RAW DATA Start Marker
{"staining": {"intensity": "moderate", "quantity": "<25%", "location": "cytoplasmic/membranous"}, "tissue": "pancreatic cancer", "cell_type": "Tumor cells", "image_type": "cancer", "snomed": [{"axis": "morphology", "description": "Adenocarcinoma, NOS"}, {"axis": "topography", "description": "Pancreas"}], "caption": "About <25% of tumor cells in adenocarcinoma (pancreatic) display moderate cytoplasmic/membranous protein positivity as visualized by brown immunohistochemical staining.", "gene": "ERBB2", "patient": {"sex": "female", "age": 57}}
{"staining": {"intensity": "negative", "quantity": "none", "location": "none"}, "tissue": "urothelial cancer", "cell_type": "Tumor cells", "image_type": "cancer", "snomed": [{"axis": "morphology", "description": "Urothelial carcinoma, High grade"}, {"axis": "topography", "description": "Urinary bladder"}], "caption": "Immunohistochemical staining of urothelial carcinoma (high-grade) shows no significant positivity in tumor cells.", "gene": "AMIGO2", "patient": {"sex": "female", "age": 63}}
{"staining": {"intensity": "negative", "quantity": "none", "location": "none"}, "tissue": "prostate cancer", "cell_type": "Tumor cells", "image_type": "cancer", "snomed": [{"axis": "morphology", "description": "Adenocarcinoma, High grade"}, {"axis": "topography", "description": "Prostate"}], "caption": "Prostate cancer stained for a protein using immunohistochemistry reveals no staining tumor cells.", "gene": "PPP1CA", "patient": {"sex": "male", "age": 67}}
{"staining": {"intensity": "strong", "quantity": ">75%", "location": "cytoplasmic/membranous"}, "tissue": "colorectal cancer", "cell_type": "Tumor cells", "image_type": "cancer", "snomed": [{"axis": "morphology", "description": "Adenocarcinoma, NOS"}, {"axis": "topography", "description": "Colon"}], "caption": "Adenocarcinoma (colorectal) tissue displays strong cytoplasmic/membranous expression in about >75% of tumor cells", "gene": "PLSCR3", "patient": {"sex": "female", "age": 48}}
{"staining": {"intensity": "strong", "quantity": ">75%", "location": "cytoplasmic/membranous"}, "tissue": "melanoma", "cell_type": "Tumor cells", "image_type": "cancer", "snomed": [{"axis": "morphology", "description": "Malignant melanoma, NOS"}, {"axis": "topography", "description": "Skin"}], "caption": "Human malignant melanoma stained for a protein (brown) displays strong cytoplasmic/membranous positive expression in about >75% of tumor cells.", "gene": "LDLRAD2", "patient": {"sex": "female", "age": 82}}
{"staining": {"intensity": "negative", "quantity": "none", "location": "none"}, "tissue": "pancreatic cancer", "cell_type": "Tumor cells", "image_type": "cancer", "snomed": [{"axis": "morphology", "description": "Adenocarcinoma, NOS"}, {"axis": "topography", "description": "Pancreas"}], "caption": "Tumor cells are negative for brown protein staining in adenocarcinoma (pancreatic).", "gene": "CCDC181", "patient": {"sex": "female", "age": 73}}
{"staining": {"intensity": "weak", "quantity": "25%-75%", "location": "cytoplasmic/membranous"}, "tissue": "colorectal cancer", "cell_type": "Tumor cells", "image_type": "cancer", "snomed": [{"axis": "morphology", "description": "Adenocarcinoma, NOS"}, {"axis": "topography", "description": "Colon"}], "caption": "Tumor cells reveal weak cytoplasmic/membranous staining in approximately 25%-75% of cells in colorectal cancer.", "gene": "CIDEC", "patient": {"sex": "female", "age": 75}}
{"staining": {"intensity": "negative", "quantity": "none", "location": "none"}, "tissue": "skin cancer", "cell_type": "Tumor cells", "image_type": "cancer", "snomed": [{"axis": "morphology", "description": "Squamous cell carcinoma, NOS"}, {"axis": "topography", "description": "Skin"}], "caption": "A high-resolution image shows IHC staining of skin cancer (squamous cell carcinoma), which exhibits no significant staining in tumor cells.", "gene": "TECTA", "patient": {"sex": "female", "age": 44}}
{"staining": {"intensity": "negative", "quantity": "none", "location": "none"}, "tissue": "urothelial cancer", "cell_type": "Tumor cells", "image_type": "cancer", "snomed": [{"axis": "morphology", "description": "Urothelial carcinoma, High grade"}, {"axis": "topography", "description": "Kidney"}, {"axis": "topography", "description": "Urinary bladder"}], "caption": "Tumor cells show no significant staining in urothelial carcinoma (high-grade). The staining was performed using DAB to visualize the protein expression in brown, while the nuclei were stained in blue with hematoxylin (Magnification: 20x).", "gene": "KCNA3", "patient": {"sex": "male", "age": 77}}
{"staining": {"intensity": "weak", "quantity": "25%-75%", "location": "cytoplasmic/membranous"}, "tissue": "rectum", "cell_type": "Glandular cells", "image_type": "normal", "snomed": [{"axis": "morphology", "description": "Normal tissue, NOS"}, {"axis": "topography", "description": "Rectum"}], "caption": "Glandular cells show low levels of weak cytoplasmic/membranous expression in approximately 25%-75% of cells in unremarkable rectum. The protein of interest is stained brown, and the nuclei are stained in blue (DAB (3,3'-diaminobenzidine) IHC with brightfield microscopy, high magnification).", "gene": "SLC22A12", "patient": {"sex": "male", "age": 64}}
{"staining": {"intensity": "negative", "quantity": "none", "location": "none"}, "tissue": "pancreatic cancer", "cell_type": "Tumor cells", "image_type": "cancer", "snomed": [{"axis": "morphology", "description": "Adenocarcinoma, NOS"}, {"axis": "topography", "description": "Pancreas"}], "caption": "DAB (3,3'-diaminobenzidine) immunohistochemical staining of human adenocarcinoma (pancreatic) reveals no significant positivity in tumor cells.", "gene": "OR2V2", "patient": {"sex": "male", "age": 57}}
RAW DATA End Marker
#### WORK TASK
Lines from the top of the data above through the line with "cancer stained for", both ends included: copy them exactly, nothing more.

#### RESPONSE
{"staining": {"intensity": "moderate", "quantity": "<25%", "location": "cytoplasmic/membranous"}, "tissue": "pancreatic cancer", "cell_type": "Tumor cells", "image_type": "cancer", "snomed": [{"axis": "morphology", "description": "Adenocarcinoma, NOS"}, {"axis": "topography", "description": "Pancreas"}], "caption": "About <25% of tumor cells in adenocarcinoma (pancreatic) display moderate cytoplasmic/membranous protein positivity as visualized by brown immunohistochemical staining.", "gene": "ERBB2", "patient": {"sex": "female", "age": 57}}
{"staining": {"intensity": "negative", "quantity": "none", "location": "none"}, "tissue": "urothelial cancer", "cell_type": "Tumor cells", "image_type": "cancer", "snomed": [{"axis": "morphology", "description": "Urothelial carcinoma, High grade"}, {"axis": "topography", "description": "Urinary bladder"}], "caption": "Immunohistochemical staining of urothelial carcinoma (high-grade) shows no significant positivity in tumor cells.", "gene": "AMIGO2", "patient": {"sex": "female", "age": 63}}
{"staining": {"intensity": "negative", "quantity": "none", "location": "none"}, "tissue": "prostate cancer", "cell_type": "Tumor cells", "image_type": "cancer", "snomed": [{"axis": "morphology", "description": "Adenocarcinoma, High grade"}, {"axis": "topography", "description": "Prostate"}], "caption": "Prostate cancer stained for a protein using immunohistochemistry reveals no staining tumor cells.", "gene": "PPP1CA", "patient": {"sex": "male", "age": 67}}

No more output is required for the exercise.